As much as I would theoretically like to pen another political posting I am going to refrain. In the grand scheme of things I’m far from a person of politics. That being said I am also quite passionate about how I feel. And in times like these where “my people”, the group I grew up around and have taught my kids their core values, are now somewhat my enemies? The passion doth erupteth over.
Biting my tongue has proved tricky for me. Not biting it has gotten me into trouble with a day job, with family, with a significant other, a co-worker and who knows who else. I think I will always struggle with the notion of censoring myself. I’m all about the opposite of that.
Going on about my my side of things causes division. Either you’re on board and it’s thumbs up, or your pissed at me and turned right off. Or on, but the dial points to aggression and we can’t have that.
What a time we are in though, hey? Like you haven’t heard that before. Whether you’re wound up and lost on delusion island, or confident in seeing this as it is.. the bottom line is we all just want our lives back. I think it’s safe to say even the ones that aren’t fighting are exhausted.

========

Problem description
From the post on holding back political opinions, extract everything from "As much as I" down to "doth erupteth over.". The listing has no connection to the post.

========

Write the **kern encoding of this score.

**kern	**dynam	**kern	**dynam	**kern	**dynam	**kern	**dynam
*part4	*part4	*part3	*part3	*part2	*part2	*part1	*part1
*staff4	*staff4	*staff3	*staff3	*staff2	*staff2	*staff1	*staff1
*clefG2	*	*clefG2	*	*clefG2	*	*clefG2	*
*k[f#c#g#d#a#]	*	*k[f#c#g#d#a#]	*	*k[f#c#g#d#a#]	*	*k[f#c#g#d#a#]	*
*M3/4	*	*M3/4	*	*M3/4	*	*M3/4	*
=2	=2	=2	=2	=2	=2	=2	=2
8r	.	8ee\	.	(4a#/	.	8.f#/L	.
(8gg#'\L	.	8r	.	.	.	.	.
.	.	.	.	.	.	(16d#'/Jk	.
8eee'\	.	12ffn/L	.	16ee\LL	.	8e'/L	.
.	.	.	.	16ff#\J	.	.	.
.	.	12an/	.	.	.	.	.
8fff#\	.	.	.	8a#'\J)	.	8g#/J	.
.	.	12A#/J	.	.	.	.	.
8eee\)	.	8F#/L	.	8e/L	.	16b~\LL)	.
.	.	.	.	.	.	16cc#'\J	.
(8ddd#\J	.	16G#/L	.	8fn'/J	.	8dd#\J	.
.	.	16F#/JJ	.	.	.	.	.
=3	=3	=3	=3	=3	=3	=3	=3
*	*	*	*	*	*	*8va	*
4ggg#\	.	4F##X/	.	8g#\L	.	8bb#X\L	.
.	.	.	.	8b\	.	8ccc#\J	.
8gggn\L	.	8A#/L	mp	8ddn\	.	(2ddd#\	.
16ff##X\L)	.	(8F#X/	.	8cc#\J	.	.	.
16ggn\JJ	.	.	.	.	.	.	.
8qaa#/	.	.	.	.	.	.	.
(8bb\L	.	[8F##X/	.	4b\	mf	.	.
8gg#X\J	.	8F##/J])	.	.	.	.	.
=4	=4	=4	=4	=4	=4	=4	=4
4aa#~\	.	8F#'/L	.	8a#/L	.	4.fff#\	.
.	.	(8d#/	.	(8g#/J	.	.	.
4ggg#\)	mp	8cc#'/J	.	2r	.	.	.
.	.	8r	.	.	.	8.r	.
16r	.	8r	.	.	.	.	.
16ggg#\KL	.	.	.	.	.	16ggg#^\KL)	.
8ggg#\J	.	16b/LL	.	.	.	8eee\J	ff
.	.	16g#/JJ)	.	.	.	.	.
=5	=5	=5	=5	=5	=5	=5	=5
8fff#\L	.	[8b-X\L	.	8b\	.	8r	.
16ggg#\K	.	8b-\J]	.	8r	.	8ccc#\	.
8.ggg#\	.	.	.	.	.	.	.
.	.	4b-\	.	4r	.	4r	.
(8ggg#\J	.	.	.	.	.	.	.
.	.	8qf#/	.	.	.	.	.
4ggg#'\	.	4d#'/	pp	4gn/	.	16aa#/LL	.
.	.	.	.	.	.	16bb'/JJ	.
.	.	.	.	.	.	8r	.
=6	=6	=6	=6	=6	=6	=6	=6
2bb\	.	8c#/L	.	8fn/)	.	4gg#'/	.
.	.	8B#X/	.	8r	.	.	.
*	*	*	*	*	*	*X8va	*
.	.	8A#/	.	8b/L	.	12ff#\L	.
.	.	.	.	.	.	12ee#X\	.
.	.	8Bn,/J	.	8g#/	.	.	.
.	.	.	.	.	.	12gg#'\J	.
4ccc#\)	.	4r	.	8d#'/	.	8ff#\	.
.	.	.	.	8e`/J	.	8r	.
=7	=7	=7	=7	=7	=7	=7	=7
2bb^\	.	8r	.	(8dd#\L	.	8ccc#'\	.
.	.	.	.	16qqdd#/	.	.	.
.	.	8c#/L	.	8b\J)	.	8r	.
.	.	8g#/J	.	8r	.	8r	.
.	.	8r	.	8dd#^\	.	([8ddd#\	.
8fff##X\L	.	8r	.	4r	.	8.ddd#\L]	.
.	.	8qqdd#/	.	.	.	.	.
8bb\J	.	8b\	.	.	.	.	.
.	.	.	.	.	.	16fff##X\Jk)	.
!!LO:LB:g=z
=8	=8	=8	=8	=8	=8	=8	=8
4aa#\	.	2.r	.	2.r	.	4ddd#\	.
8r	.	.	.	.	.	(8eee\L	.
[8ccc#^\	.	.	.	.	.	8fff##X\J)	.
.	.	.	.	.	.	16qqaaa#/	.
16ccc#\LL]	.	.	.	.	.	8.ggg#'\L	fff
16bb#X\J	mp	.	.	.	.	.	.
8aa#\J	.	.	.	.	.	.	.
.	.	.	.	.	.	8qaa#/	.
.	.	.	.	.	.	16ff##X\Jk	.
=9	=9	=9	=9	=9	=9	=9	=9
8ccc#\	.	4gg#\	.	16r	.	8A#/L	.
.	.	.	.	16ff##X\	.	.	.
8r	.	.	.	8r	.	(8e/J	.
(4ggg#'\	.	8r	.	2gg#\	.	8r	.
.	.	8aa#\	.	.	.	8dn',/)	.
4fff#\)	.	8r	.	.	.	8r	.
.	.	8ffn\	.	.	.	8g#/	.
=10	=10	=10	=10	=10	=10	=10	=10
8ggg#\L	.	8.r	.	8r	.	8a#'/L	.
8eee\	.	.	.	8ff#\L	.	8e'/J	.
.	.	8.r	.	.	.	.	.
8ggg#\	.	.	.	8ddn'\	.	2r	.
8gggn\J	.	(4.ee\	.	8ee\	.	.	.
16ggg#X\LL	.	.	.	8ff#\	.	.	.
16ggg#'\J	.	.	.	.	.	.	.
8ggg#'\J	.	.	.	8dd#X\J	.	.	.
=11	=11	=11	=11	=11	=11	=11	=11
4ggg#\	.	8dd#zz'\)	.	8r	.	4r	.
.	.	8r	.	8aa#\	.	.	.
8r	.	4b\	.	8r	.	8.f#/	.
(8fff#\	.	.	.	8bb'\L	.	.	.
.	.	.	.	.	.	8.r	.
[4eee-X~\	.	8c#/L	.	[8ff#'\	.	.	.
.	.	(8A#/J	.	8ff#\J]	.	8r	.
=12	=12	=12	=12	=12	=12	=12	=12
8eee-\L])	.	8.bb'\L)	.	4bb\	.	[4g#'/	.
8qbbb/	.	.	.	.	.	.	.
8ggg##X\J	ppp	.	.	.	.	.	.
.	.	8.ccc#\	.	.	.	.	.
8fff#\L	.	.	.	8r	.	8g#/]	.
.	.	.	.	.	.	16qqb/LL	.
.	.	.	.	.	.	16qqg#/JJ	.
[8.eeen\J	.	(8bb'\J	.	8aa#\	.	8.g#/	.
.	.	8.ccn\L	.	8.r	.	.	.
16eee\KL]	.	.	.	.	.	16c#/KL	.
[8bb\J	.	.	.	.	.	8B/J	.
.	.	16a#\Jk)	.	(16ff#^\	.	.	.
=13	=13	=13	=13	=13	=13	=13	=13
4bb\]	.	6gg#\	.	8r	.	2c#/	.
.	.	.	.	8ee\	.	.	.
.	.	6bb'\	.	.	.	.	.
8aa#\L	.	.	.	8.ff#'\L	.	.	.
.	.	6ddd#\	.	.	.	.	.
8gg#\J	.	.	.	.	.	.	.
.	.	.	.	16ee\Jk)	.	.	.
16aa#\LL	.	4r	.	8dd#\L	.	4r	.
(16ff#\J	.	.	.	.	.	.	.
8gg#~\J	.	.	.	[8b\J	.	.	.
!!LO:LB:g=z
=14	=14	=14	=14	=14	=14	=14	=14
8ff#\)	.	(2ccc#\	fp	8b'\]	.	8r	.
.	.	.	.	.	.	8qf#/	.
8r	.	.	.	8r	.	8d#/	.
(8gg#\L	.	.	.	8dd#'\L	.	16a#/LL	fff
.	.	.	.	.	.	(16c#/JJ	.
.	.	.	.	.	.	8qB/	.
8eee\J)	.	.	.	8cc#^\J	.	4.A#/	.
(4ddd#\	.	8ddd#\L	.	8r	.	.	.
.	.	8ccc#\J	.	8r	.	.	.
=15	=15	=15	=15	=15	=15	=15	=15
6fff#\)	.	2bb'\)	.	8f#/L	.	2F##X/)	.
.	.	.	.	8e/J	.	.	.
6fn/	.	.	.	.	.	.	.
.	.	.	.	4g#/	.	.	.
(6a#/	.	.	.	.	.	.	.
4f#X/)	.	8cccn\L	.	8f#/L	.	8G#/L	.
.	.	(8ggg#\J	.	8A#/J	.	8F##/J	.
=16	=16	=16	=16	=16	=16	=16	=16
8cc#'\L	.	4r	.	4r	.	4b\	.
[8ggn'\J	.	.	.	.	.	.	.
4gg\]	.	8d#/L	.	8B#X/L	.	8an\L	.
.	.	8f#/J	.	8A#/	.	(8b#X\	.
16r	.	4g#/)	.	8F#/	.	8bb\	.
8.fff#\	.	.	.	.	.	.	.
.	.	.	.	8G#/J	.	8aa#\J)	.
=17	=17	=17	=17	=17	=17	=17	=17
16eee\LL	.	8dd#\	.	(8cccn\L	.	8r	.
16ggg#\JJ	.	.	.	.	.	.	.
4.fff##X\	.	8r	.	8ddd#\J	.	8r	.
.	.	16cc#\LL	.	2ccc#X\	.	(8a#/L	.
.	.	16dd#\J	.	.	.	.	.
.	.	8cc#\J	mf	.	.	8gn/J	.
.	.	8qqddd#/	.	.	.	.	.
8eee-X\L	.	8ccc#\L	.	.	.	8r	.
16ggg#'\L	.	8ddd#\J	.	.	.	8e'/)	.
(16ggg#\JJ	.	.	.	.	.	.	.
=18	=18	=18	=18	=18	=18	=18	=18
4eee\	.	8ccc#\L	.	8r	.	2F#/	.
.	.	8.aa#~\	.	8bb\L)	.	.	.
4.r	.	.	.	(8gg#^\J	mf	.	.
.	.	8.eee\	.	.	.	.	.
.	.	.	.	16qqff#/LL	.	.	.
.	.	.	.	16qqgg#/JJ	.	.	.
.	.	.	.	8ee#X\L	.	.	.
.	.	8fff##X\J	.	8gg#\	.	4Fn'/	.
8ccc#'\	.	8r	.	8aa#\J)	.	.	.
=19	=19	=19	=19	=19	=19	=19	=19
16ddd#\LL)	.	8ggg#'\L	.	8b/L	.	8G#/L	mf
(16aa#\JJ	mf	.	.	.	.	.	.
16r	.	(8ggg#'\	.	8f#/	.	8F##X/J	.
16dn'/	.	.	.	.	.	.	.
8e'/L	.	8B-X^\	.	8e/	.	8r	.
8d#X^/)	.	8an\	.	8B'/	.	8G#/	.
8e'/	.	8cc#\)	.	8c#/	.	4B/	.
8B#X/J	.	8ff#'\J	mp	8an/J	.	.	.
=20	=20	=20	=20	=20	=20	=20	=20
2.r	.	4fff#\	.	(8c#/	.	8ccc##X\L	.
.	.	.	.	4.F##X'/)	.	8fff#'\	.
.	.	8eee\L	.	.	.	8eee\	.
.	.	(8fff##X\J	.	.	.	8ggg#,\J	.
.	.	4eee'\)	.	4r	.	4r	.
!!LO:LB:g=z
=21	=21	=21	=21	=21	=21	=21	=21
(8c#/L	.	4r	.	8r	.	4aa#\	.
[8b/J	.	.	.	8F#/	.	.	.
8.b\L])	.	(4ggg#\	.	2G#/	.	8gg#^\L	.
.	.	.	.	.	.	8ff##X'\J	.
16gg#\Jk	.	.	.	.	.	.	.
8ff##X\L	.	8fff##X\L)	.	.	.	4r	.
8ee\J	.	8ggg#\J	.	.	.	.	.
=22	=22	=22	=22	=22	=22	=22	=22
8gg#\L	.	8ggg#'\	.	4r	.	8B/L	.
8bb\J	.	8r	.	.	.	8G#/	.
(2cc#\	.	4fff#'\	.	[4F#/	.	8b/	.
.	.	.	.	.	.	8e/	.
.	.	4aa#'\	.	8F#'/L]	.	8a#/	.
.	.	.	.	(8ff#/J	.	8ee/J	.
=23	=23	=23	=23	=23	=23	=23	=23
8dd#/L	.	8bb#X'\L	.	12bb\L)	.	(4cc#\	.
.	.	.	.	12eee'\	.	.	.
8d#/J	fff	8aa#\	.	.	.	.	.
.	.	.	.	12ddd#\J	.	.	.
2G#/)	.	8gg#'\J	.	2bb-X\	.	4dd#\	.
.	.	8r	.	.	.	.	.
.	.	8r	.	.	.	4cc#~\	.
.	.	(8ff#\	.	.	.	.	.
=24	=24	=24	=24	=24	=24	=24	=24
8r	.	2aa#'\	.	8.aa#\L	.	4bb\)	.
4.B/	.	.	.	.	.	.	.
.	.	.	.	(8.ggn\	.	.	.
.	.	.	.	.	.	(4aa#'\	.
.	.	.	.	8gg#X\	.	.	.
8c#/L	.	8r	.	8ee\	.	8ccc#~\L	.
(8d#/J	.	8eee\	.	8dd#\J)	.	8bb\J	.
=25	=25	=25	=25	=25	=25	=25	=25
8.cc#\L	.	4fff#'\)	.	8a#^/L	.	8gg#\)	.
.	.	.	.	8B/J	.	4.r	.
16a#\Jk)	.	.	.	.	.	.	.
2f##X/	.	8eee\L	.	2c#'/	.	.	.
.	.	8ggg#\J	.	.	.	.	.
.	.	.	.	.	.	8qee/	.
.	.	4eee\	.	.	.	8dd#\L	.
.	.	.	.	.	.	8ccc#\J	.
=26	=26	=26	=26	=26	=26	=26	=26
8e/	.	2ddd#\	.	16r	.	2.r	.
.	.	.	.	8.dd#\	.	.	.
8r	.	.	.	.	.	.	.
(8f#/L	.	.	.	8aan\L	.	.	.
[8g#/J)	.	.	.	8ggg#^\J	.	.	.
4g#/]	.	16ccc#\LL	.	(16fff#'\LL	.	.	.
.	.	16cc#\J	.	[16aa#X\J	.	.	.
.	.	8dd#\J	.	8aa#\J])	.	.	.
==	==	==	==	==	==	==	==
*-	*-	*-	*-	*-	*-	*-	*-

========

Written answer
As much as I would theoretically like to pen another political posting I am going to refrain. In the grand scheme of things I’m far from a person of politics. That being said I am also quite passionate about how I feel. And in times like these where “my people”, the group I grew up around and have taught my kids their core values, are now somewhat my enemies? The passion doth erupteth over.